• Problem to work on: Start at the line containing "s__Alistipes_A ihumii" in the records below and continue through the last line. Present those lines as a numbered list and omit blank lines.
:: Source records
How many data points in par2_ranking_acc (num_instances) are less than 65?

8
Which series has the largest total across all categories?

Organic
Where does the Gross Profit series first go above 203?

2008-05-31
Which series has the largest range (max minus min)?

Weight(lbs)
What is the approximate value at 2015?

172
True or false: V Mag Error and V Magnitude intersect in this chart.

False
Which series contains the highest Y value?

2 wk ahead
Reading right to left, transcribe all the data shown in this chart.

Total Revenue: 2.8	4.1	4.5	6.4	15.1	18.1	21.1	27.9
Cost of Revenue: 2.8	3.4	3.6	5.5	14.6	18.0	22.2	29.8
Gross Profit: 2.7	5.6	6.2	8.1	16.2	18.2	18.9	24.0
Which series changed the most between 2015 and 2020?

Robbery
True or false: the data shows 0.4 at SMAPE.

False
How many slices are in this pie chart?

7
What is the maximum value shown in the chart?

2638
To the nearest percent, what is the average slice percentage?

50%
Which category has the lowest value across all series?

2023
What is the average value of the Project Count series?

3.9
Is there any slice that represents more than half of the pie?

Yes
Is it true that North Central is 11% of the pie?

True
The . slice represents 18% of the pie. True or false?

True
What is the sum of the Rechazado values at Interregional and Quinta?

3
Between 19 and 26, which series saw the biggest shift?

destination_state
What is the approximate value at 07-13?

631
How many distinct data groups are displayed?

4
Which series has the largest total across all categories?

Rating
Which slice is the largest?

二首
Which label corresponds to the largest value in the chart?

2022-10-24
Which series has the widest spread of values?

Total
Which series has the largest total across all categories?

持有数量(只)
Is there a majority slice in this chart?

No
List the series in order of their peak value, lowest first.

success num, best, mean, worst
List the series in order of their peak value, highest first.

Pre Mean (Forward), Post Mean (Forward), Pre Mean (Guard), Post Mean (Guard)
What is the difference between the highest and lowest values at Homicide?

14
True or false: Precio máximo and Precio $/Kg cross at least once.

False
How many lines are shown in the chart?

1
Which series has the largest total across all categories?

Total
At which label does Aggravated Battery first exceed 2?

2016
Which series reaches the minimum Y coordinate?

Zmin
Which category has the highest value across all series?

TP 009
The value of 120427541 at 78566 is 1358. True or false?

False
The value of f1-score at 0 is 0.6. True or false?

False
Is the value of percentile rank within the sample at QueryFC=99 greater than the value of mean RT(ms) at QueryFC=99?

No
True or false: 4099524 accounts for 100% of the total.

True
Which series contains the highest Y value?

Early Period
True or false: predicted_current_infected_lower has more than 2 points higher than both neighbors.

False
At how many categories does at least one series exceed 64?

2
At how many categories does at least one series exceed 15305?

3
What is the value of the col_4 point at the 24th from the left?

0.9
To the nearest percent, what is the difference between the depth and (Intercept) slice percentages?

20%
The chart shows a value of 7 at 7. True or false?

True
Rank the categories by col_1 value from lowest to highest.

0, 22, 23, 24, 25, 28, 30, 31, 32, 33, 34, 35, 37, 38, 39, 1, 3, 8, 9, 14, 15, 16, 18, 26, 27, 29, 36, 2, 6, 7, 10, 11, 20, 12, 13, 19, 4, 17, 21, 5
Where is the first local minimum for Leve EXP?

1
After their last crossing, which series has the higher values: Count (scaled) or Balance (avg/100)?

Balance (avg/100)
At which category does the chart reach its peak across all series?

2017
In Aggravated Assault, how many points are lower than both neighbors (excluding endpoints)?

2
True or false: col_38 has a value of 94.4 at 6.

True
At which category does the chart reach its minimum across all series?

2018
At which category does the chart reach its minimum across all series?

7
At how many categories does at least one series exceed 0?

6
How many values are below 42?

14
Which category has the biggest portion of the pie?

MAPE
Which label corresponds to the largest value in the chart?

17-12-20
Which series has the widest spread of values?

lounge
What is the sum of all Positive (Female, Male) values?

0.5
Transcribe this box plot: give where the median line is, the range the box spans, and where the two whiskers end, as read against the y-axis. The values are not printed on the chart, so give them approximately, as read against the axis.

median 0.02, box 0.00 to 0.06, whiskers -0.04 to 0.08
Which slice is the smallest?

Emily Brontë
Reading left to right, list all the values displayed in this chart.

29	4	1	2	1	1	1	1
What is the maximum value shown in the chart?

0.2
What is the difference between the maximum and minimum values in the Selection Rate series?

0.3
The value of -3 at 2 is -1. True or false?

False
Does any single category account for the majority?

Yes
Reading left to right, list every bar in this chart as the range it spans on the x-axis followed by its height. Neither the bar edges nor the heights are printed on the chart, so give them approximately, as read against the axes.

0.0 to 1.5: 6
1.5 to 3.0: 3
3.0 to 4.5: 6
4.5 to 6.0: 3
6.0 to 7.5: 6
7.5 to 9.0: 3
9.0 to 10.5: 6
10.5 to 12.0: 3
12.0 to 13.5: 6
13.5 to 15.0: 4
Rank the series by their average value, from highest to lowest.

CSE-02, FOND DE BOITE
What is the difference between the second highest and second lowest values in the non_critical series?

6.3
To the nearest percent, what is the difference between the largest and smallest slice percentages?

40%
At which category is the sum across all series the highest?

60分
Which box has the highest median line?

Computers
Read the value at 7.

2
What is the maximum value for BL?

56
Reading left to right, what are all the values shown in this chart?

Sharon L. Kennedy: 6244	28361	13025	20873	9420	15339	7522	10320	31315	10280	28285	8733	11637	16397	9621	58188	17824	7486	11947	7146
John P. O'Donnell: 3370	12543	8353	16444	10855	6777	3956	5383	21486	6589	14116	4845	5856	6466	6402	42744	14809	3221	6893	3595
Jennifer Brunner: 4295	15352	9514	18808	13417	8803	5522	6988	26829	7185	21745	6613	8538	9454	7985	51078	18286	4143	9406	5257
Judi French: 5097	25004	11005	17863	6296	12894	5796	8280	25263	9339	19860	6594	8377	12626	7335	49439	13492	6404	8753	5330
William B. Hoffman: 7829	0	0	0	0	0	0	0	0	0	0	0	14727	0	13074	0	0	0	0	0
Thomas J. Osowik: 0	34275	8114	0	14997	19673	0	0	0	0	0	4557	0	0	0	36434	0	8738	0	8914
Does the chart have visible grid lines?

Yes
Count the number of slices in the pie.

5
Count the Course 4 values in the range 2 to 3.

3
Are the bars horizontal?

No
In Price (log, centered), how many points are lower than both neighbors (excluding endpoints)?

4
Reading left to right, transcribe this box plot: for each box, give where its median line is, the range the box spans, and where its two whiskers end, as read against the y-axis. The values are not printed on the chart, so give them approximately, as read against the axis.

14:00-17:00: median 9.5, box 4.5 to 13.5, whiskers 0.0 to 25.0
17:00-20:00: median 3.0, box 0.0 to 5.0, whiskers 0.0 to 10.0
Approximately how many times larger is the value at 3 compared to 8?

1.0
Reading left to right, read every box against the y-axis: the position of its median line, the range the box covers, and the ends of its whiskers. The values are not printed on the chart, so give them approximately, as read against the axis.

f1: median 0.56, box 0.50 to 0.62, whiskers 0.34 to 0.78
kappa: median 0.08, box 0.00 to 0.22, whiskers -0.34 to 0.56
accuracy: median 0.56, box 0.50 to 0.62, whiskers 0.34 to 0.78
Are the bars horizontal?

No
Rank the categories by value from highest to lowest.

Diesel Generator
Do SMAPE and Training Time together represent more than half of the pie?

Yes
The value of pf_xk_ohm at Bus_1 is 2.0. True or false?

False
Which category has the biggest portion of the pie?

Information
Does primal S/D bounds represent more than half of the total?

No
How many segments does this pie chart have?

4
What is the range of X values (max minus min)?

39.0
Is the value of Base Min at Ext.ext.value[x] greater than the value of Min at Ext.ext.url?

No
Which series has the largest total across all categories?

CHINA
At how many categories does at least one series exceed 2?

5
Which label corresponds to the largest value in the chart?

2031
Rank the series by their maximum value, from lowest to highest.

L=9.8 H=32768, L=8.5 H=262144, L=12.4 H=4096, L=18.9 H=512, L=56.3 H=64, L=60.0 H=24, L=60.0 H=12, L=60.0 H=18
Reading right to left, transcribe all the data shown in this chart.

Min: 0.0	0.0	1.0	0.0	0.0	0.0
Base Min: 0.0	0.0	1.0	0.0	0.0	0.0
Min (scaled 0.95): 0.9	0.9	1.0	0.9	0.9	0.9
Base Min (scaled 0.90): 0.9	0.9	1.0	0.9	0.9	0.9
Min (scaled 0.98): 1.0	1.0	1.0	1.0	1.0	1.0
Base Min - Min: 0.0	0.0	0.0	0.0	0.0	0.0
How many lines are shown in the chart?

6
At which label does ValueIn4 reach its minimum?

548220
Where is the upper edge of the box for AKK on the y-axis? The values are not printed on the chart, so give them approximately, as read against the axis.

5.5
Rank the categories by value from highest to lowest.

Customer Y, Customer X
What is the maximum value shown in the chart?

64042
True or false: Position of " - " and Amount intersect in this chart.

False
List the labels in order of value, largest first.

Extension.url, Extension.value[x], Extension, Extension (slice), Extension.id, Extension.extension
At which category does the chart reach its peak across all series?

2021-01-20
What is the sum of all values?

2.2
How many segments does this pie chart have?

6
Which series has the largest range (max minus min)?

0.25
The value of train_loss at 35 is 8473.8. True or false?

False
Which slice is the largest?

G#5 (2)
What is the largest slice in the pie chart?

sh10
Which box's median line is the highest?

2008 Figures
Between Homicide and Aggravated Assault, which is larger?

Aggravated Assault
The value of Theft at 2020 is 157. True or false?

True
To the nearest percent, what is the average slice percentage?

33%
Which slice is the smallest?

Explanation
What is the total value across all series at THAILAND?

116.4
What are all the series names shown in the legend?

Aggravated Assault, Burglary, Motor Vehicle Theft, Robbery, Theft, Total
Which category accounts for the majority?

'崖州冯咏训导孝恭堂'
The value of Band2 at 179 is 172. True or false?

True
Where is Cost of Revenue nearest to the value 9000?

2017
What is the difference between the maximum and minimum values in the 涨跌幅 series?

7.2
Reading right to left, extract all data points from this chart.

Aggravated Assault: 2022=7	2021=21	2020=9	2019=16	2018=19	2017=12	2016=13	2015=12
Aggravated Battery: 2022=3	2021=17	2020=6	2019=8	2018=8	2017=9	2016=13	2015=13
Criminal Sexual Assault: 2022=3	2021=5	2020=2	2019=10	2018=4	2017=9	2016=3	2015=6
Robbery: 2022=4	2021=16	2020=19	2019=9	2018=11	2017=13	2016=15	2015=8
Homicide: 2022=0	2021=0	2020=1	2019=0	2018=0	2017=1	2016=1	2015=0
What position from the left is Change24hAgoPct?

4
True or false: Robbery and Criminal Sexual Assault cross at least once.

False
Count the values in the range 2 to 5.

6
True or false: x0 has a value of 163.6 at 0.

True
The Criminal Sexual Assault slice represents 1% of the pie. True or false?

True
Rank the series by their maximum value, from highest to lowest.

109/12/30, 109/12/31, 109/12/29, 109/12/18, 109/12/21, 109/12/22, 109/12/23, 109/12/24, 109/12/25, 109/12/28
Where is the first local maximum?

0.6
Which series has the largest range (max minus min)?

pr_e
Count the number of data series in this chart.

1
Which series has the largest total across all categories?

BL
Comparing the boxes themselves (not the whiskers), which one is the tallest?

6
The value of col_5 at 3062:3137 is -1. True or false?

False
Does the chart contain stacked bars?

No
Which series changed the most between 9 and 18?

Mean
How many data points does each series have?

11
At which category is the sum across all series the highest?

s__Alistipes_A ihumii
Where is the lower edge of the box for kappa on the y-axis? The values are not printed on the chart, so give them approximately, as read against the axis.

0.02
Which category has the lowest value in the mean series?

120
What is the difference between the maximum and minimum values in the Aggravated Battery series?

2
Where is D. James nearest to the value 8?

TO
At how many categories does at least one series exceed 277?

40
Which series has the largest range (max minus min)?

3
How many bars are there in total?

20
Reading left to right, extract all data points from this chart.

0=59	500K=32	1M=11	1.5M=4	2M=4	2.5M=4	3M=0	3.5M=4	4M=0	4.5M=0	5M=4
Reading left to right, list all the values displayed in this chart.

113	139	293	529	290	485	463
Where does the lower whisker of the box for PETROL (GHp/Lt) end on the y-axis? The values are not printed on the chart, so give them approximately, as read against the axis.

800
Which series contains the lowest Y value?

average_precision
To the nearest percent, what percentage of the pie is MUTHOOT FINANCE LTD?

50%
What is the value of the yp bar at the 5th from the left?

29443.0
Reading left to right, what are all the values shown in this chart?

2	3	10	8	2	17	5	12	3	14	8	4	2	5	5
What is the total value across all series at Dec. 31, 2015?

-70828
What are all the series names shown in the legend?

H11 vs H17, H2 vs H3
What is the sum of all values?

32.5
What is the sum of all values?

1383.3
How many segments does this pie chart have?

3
::::
• Response box:
1. s__Alistipes_A ihumii
2. Where is the lower edge of the box for kappa on the y-axis? The values are not printed on the chart, so give them approximately, as read against the axis.
3. 0.02
4. Which category has the lowest value in the mean series?
5. 120
6. What is the difference between the maximum and minimum values in the Aggravated Battery series?
7. 2
8. Where is D. James nearest to the value 8?
9. TO
10. At how many categories does at least one series exceed 277?
11. 40
12. Which series has the largest range (max minus min)?
13. 3
14. How many bars are there in total?
15. 20
16. Reading left to right, extract all data points from this chart.
17. 0=59	500K=32	1M=11	1.5M=4	2M=4	2.5M=4	3M=0	3.5M=4	4M=0	4.5M=0	5M=4
18. Reading left to right, list all the values displayed in this chart.
19. 113	139	293	529	290	485	463
20. Where does the lower whisker of the box for PETROL (GHp/Lt) end on the y-axis? The values are not printed on the chart, so give them approximately, as read against the axis.
21. 800
22. Which series contains the lowest Y value?
23. average_precision
24. To the nearest percent, what percentage of the pie is MUTHOOT FINANCE LTD?
25. 50%
26. What is the value of the yp bar at the 5th from the left?
27. 29443.0
28. Reading left to right, what are all the values shown in this chart?
29. 2	3	10	8	2	17	5	12	3	14	8	4	2	5	5
30. What is the total value across all series at Dec. 31, 2015?
31. -70828
32. What are all the series names shown in the legend?
33. H11 vs H17, H2 vs H3
34. What is the sum of all values?
35. 32.5
36. What is the sum of all values?
37. 1383.3
38. How many segments does this pie chart have?
39. 3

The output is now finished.